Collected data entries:
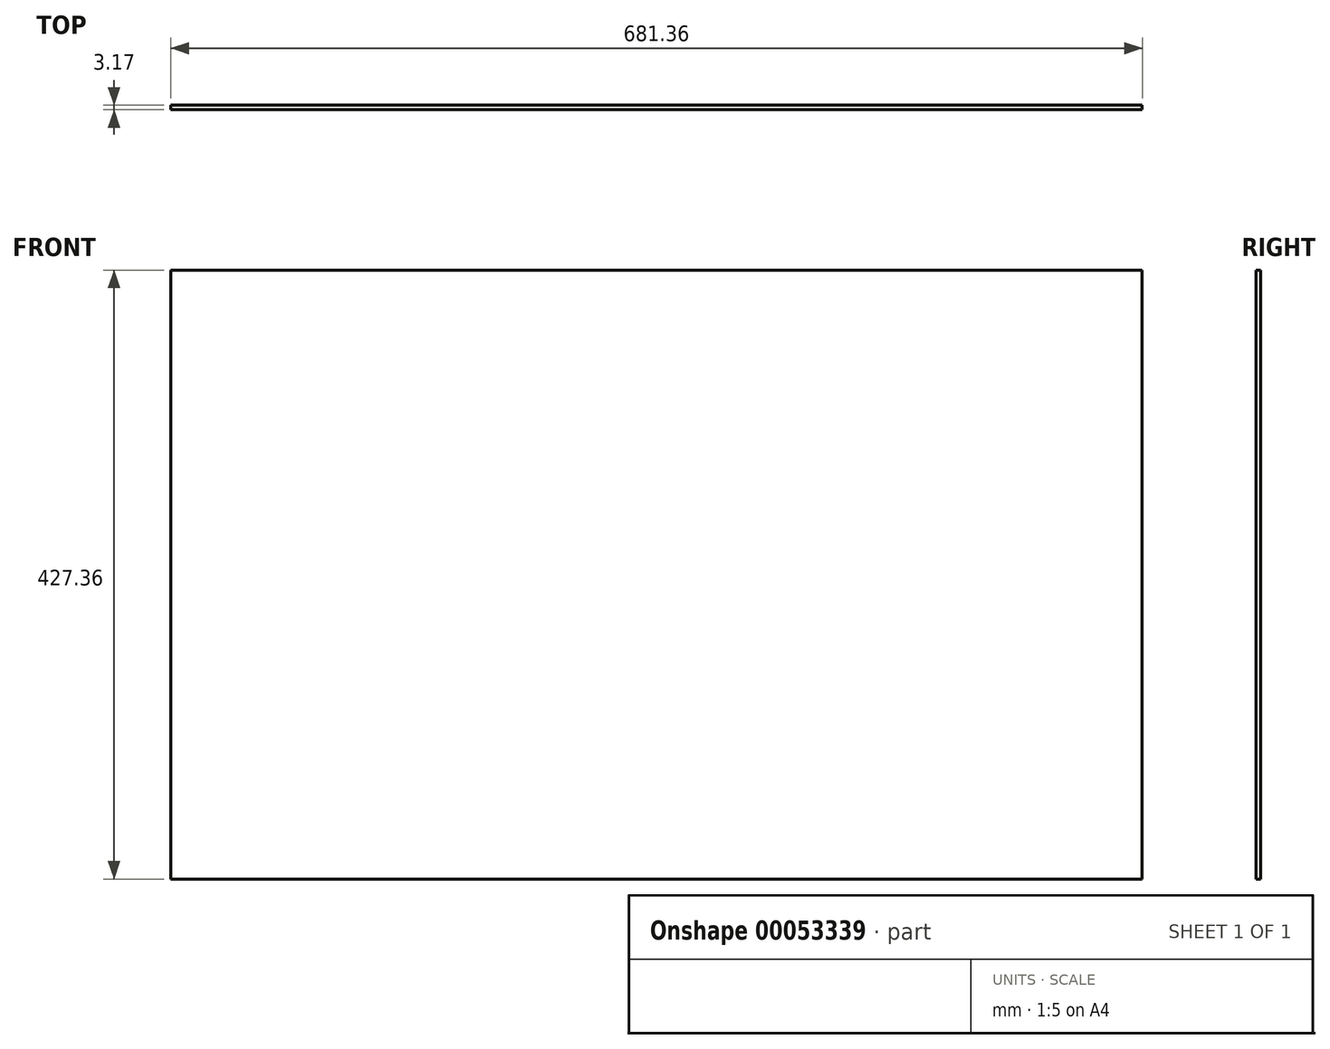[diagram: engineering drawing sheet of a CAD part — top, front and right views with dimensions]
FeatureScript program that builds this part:
annotation { "Feature Type Name" : "Feature", "Feature Type Description" : "" }
export const myFeature = defineFeature(function(context is Context, id is Id, definition is map)
    precondition{}
    {
        {
            var Q0;
            Q0=qCreatedBy(makeId("Front.planeOp"),FACE);
            var sketch = newSketch(context, id + "F0", { "sketchPlane" : qUnion([Q0])});
            skLineSegment(sketch, "E0.bottom", {"start": v(-375.88, 253.77) * mm, "end": v(305.48, 253.77) * mm});
            skLineSegment(sketch, "E0.top", {"start": v(-375.88, -173.59) * mm, "end": v(305.48, -173.59) * mm});
            skLineSegment(sketch, "E0.left", {"start": v(-375.88, 253.77) * mm, "end": v(-375.88, -173.59) * mm});
            skLineSegment(sketch, "E0.right", {"start": v(305.48, 253.77) * mm, "end": v(305.48, -173.59) * mm});
            skSolve(sketch);
        }
        {
            var Q0;
            Q0 = qSketchRegion(id + "F0", true);
            extrude(context, id + "F1", {"entities" : qUnion([Q0]), "depth" : 3.17 * mm});
        }
    });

What is being asked:
Arrange every line of the item above as a JSON list of strings, one string per line, skipping blank lines and leaving the picture out.

Written reply:
[
  "[diagram: engineering drawing sheet of a CAD part — top, front and right views with dimensions]",
  "FeatureScript program that builds this part:",
  "annotation { \"Feature Type Name\" : \"Feature\", \"Feature Type Description\" : \"\" }",
  "export const myFeature = defineFeature(function(context is Context, id is Id, definition is map)",
  "    precondition{}",
  "    {",
  "        {",
  "            var Q0;",
  "            Q0=qCreatedBy(makeId(\"Front.planeOp\"),FACE);",
  "            var sketch = newSketch(context, id + \"F0\", { \"sketchPlane\" : qUnion([Q0])});",
  "            skLineSegment(sketch, \"E0.bottom\", {\"start\": v(-375.88, 253.77) * mm, \"end\": v(305.48, 253.77) * mm});",
  "            skLineSegment(sketch, \"E0.top\", {\"start\": v(-375.88, -173.59) * mm, \"end\": v(305.48, -173.59) * mm});",
  "            skLineSegment(sketch, \"E0.left\", {\"start\": v(-375.88, 253.77) * mm, \"end\": v(-375.88, -173.59) * mm});",
  "            skLineSegment(sketch, \"E0.right\", {\"start\": v(305.48, 253.77) * mm, \"end\": v(305.48, -173.59) * mm});",
  "            skSolve(sketch);",
  "        }",
  "        {",
  "            var Q0;",
  "            Q0 = qSketchRegion(id + \"F0\", true);",
  "            extrude(context, id + \"F1\", {\"entities\" : qUnion([Q0]), \"depth\" : 3.17 * mm});",
  "        }",
  "    });"
]